"Nous allons perdre 75.000, 80.000 ou 100.000 personnes", a dit le président américain dimanche sur Fox, en arguant que la mise à l'arrêt de l'économie avait permis d'éviter un bilan qui aurait autrement atteint "au minimum" 1,5 million de morts américains.
En réalité, l'estimation est sans doute basse, même sans inclure une deuxième vague dans le pays qui compte un tiers des cas de coronavirus recensés dans le monde.
La Maison Blanche table elle-même sur 100.000 à 240.000 morts. Les Etats-Unis en sont déjà à 68.000 morts et détectent depuis début avril de l'ordre de 30.000 nouveaux cas chaque jour. La mécanique d'une épidémie rend inéluctable le franchissement de plusieurs grands caps symboliques.
"Mon estimation personnelle est qu'on atteindra 100.000 morts début juin", dit à l'AFP Nicholas Reich, professeur de biostatistiques à l'université du Massachusetts, dont le laboratoire a fusionné plusieurs grands modèles d'autres institutions pour tracer une trajectoire moyenne. Selon cette courbe moyenne, il faut s'attendre à 90.000 morts d'ici le 23 mai; une mise à jour prochaine ira jusqu'à fin mai.
"Cela pourrait intervenir après ou un peu avant. Mais nous observons de façon assez stable entre 5 et 10.000 morts par semaine, il y a peu de raisons que cela change rapidement".
Sur neuf modèles cités le 1er mai par les Centres de prévention et de lutte contre les maladies (CDC), au moins trois prédisent 100.000 morts d'ici quatre semaines. Peu de modèles vont au-delà de quatre semaines, étant données les incertitudes.
Certains sont optimistes: la prévision IHME de l'Université de Washington prévoit 72.000 morts au 1er juin, mais ses auteurs ont annoncé qu'ils allaient revoir leur méthode.
D'autres estiment que les 100.000 morts seront largement dépassés au 1er juin, notamment deux modèles de l'université Columbia à New York. Un modèle du Massachusetts Institute of Technology prévoit 113.000 morts au 1er juin. Et attention: ces différents chiffres sont entourés de grands intervalles d'erreur, parfois de dizaines de milliers de décès.
- Un grand pays -
Les épidémiologistes répètent qu'aucun modèle ne doit être utilisé seul, puisque tous font des hypothèses différentes.
Le plus difficile à modéliser est le comportement des gens dans les prochains mois: sortiront-ils masqués? Combien télétravailleront? Les sorties "non essentielles", dans les magasins de vêtements ou les restaurants, reviendront-elles au niveau précédant la pandémie, ou les gens sortiront-ils moins de chez eux de façon pérenne; et si oui, de combien?
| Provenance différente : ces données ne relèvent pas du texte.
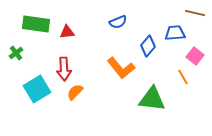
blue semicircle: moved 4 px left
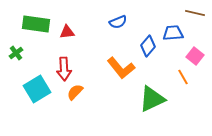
blue trapezoid: moved 2 px left
green triangle: rotated 32 degrees counterclockwise
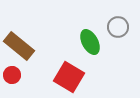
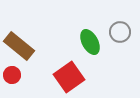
gray circle: moved 2 px right, 5 px down
red square: rotated 24 degrees clockwise
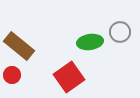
green ellipse: rotated 70 degrees counterclockwise
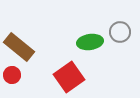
brown rectangle: moved 1 px down
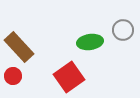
gray circle: moved 3 px right, 2 px up
brown rectangle: rotated 8 degrees clockwise
red circle: moved 1 px right, 1 px down
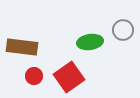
brown rectangle: moved 3 px right; rotated 40 degrees counterclockwise
red circle: moved 21 px right
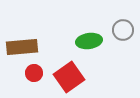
green ellipse: moved 1 px left, 1 px up
brown rectangle: rotated 12 degrees counterclockwise
red circle: moved 3 px up
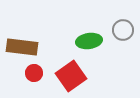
brown rectangle: rotated 12 degrees clockwise
red square: moved 2 px right, 1 px up
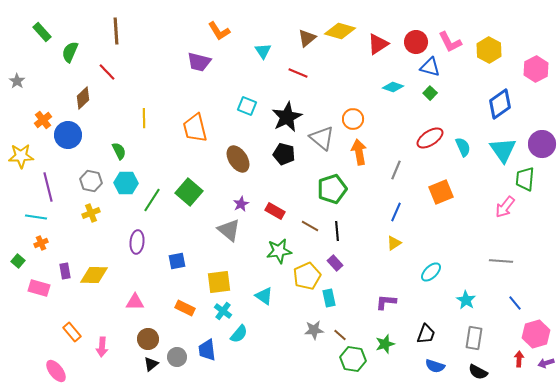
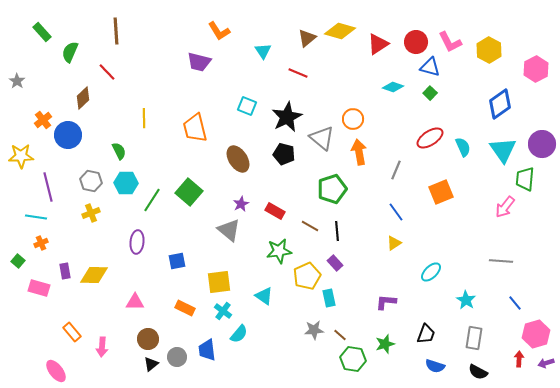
blue line at (396, 212): rotated 60 degrees counterclockwise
"Nous sommes à un point d'inflexion, avec des réouvertures dans certains Etats mais pas d'autres", ajoute Nicholas Reich. "Cela rajoute un niveau d'incertitude".
"Il s'agit d'un système complexe avec beaucoup de comportements humains qui changent tous les jours".
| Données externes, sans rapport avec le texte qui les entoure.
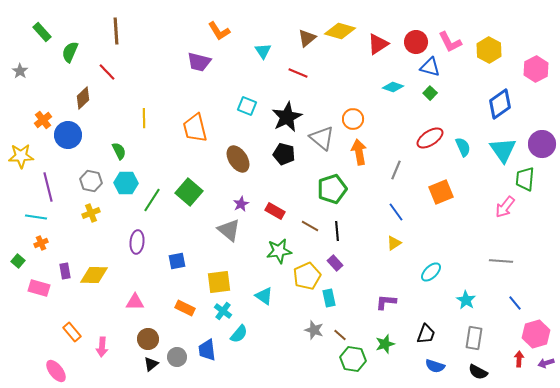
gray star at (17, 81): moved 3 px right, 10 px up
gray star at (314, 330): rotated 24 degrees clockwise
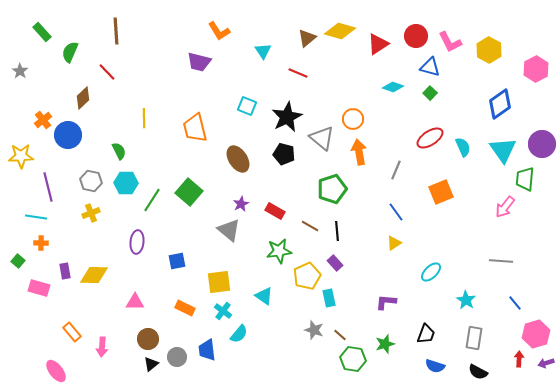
red circle at (416, 42): moved 6 px up
orange cross at (41, 243): rotated 24 degrees clockwise
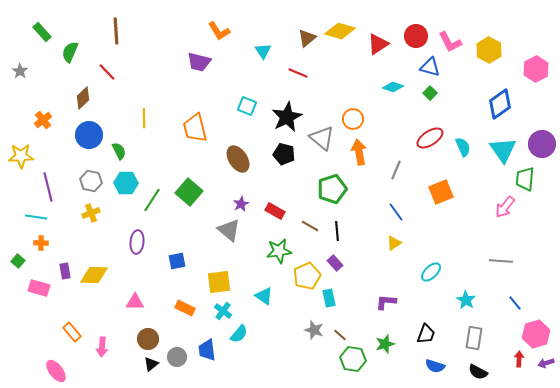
blue circle at (68, 135): moved 21 px right
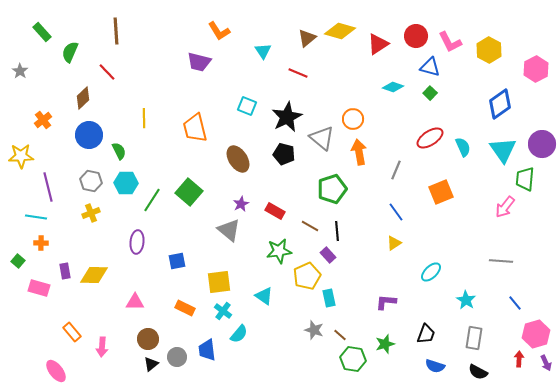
purple rectangle at (335, 263): moved 7 px left, 8 px up
purple arrow at (546, 363): rotated 98 degrees counterclockwise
La réalité de l'épidémie américaine est que des Etats ont pris le relais des gros foyers initiaux comme New York et le New Jersey où les contagions baissent. Au Texas, dans l'Illinois ou encore dans la région de Washington, le nombre de cas nouveaux est en train d'augmenter. En Californie et en Floride, le nombre stagne.
"Il n'y a pas une épidémie unique aux Etats-Unis, elle évolue de manière différente selon les endroits du pays", explique à l'AFP William Hanage, épidémiologiste à Harvard.
Pour montrer que zones rurales et urbaines, ou du nord ou du sud, ne se comportaient pas pareillement, des chercheurs à Philadelphie ont modélisé la pandémie dans 211 comtés américains.
"Les épicentres de demain ne seront probablement pas les mêmes épicentres qu'aujourd'hui", dit à l'AFP David Rubin, de l'hôpital pour enfants de Philadelphie et professeur à l'université de Pennsylvanie.
Son équipe a identifié la chaleur comme un facteur modérateur de la pandémie, ce qui pourrait aider, "mais la température à elle seule ne vous sauvera pas", prévient-il, même au Texas où restaurants et centres commerciaux viennent de rouvrir. "Les morts vont continuer".